Japan's Nikkei index fell by about 10% in early trading while shares in Australia, South Korea and Singapore dropped by at least 5%.
Hong Kong opened nearly 7% down and Shanghai by nearly 4%.
New York's Dow Jones index saw its worst one-day fall on Wednesday since October 1987, closing almost 8% down.
There were also big falls in London and other European markets on Wednesday.
Ben Bernanke, the chairman of the Federal Reserve, warned that the US economy now faced a "significant threat" from the credit crisis.
'Real economy' impact
Signs of optimism seen earlier this week when markets recovered some of the lost ground have been all but wiped out, the BBC's John Sudworth reports from Tokyo.

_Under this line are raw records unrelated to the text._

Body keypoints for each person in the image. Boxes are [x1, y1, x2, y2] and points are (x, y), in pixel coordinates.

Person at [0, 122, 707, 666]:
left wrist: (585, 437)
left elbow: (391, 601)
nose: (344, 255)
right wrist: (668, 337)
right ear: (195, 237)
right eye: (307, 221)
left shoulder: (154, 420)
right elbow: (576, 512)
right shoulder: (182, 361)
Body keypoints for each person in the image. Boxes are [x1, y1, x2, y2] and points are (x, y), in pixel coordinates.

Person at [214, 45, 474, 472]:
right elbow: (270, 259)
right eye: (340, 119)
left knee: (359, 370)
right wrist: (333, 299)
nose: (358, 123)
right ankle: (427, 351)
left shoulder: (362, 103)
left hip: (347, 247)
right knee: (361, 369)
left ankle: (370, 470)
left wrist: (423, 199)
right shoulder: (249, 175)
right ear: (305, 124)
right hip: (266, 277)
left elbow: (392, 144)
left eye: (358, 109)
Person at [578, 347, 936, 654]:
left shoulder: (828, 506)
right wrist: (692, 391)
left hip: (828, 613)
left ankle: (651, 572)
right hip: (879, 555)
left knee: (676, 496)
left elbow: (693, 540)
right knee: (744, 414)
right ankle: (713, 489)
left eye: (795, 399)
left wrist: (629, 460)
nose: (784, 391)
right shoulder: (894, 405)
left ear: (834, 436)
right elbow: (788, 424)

The Nikkei average had dropped 10.33% by 0944 (0044 GMT) in Tokyo. It rose slightly afterwards.
"There's a certain degree of panic selling in Tokyo but the sentiment's different from last week," Takashi Ushio, head of the investment strategy division at Marusan Securities, was quoted as saying by Reuters news agency.
"Last week people were panicking over the financial system, nobody really knew what would happen. But now it's the real economy."

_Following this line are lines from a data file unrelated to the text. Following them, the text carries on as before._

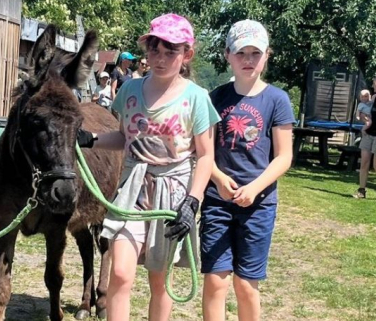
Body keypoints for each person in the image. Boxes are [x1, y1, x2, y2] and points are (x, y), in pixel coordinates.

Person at [77, 13, 219, 321]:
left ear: (186, 54)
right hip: (133, 189)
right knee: (121, 273)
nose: (161, 58)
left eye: (171, 51)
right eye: (155, 50)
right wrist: (91, 139)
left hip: (173, 194)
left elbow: (206, 156)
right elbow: (124, 137)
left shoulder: (197, 98)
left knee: (160, 279)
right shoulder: (130, 90)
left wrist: (192, 202)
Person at [198, 20, 295, 321]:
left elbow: (284, 157)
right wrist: (217, 178)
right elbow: (204, 152)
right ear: (227, 54)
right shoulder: (215, 98)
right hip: (217, 202)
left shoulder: (277, 100)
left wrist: (254, 188)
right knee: (215, 281)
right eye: (241, 53)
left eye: (255, 53)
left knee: (245, 284)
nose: (248, 60)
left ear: (267, 55)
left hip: (259, 205)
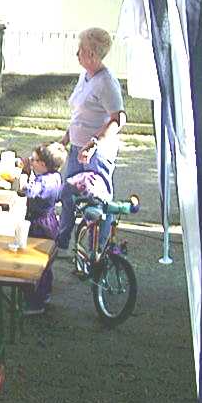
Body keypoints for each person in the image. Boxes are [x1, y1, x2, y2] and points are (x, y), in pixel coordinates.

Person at [55, 27, 126, 258]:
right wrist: (66, 138)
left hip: (97, 152)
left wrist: (95, 142)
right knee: (68, 194)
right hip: (77, 146)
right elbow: (80, 114)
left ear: (93, 55)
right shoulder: (85, 76)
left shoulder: (107, 82)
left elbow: (118, 118)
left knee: (98, 200)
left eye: (81, 49)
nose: (77, 53)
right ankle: (62, 242)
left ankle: (98, 250)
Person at [16, 142, 67, 314]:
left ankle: (35, 302)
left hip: (40, 224)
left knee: (35, 262)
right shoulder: (54, 176)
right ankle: (45, 294)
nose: (31, 161)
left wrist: (24, 173)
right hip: (49, 221)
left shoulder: (44, 182)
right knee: (45, 262)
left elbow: (27, 191)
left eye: (34, 160)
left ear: (43, 164)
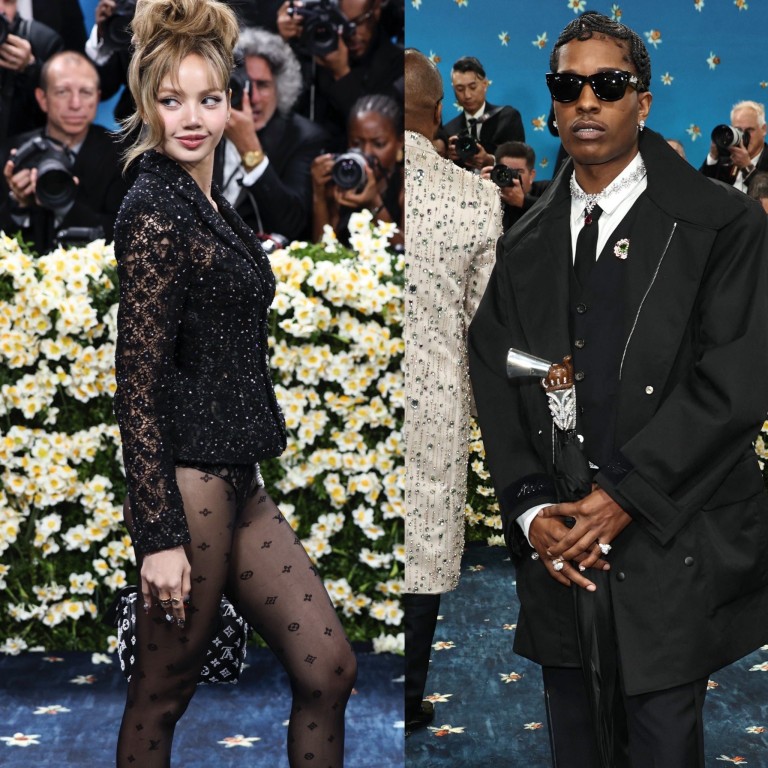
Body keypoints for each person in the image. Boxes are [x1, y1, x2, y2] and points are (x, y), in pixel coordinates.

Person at [468, 11, 768, 768]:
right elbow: (496, 371)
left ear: (644, 101)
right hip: (564, 545)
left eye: (609, 84)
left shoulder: (720, 223)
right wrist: (533, 506)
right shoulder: (526, 241)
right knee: (577, 744)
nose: (587, 101)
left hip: (673, 536)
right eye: (569, 87)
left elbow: (738, 378)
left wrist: (626, 496)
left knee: (663, 742)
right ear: (551, 105)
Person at [112, 1, 356, 766]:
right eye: (171, 99)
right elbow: (137, 387)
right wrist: (160, 540)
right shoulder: (154, 209)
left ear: (235, 103)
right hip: (188, 491)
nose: (192, 117)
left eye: (209, 99)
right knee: (162, 691)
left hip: (236, 479)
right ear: (147, 103)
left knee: (330, 669)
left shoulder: (204, 198)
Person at [403, 48, 502, 736]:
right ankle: (407, 701)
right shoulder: (475, 196)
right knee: (421, 548)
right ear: (438, 112)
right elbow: (482, 327)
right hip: (433, 405)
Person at [0, 50, 128, 254]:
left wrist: (66, 205)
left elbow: (125, 234)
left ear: (97, 98)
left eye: (85, 92)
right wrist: (17, 203)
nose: (75, 104)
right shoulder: (11, 154)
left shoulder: (122, 156)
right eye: (62, 92)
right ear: (42, 99)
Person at [214, 26, 328, 243]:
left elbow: (291, 225)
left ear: (280, 87)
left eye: (263, 85)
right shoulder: (209, 125)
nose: (253, 98)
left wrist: (250, 148)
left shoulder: (304, 137)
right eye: (245, 85)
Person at [276, 0, 403, 149]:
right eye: (341, 24)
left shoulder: (399, 63)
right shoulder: (314, 48)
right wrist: (284, 42)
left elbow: (375, 131)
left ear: (375, 10)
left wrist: (341, 72)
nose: (351, 34)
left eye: (357, 23)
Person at [310, 92, 403, 245]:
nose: (366, 152)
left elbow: (407, 255)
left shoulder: (407, 185)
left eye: (378, 144)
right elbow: (321, 252)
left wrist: (374, 203)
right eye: (356, 143)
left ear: (400, 142)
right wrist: (319, 196)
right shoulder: (342, 179)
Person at [441, 56, 525, 172]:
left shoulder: (507, 118)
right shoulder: (449, 131)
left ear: (485, 84)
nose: (467, 95)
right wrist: (446, 157)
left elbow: (520, 162)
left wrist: (490, 161)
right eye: (460, 89)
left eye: (472, 87)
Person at [0, 0, 63, 141]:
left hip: (22, 149)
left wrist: (31, 67)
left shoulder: (43, 40)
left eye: (8, 2)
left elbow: (62, 108)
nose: (1, 10)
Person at [699, 100, 768, 191]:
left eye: (749, 130)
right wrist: (713, 158)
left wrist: (747, 167)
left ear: (763, 129)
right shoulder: (726, 160)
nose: (744, 135)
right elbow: (700, 188)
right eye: (738, 130)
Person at [481, 140, 550, 231]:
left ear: (531, 175)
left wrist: (523, 202)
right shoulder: (491, 194)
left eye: (518, 172)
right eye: (506, 172)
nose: (511, 177)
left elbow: (559, 215)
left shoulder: (547, 190)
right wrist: (480, 191)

Yutaka Miura, senior strategist at Shinko Securities Co Ltd, said investors were particularly unnerved by a 1.2% fall in the value of US retail sales between August and September.

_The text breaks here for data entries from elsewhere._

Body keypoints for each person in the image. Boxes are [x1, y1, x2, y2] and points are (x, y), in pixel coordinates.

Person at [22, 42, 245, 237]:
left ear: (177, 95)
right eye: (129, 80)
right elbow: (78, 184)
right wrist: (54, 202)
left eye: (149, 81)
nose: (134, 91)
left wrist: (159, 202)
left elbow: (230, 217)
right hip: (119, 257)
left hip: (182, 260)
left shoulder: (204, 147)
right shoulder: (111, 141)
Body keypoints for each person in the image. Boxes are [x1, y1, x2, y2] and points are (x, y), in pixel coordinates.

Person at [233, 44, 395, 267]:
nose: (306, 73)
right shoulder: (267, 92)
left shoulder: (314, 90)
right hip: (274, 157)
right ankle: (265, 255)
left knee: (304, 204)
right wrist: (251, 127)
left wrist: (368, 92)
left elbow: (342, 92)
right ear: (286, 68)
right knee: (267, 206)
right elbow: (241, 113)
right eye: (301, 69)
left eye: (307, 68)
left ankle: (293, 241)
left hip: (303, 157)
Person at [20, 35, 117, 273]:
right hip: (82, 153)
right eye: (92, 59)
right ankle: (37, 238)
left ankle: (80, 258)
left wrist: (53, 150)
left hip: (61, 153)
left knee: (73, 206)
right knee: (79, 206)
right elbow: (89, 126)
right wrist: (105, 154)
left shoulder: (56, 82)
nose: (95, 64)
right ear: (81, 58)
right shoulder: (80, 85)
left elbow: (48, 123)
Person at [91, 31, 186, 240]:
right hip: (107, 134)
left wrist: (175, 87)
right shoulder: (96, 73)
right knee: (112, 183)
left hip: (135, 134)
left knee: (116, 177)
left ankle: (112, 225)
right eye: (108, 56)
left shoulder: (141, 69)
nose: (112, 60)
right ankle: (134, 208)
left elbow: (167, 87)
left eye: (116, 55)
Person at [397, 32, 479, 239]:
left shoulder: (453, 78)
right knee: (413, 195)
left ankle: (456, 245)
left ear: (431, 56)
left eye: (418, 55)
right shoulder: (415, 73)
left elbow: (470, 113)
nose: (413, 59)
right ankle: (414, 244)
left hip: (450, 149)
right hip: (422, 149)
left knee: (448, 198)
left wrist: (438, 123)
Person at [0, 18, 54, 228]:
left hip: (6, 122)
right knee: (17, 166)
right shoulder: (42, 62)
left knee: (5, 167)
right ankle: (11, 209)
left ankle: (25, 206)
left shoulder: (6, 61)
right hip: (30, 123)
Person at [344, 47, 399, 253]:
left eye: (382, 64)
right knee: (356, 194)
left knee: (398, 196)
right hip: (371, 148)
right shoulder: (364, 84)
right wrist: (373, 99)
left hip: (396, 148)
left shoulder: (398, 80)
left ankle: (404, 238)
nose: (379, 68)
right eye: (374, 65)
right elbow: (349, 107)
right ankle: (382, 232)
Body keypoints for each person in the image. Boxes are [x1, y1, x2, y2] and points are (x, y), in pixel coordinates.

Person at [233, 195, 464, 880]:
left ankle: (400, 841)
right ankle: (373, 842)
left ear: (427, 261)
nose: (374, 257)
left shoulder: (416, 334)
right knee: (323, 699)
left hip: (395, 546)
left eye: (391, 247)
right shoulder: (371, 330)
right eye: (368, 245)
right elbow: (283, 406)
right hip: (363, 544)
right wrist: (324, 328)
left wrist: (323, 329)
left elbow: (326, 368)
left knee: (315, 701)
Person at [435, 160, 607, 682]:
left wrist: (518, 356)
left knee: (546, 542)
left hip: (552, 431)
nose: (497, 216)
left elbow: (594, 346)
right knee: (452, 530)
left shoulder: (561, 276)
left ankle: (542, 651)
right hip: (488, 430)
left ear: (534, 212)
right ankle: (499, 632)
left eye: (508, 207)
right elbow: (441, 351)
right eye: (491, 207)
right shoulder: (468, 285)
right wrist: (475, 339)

"It really confirmed a severe slowdown in the US economy," he told The Associated Press news agency.
Slowing economy
Many investors are now convinced that the US economy, if not already in a recession, is moving towards one.
A Federal Reserve report showed economic activity had weakened across the country.
In a speech in New York, Mr Bernanke said the US had avoided making the mistakes that helped plunge the country into the 1930s Great Depression.
He pledged that the Fed would continue to fight the credit crisis. But he warned it would take time for the country's economic health to mend.
"The turmoil in financial markets and the funding pressures on financial firms pose a significant threat to economic growth," he said.
"The last decade has shown that bursting bubbles can be an extraordinarily dangerous and costly phenomenon for the US economy."
The leaders of the G8 major industrialised nations agreed on Wednesday to hold a summit with other states to discuss global financial reform.
In Brussels, EU leaders rallied behind a plan to aid the bloc's banking sector.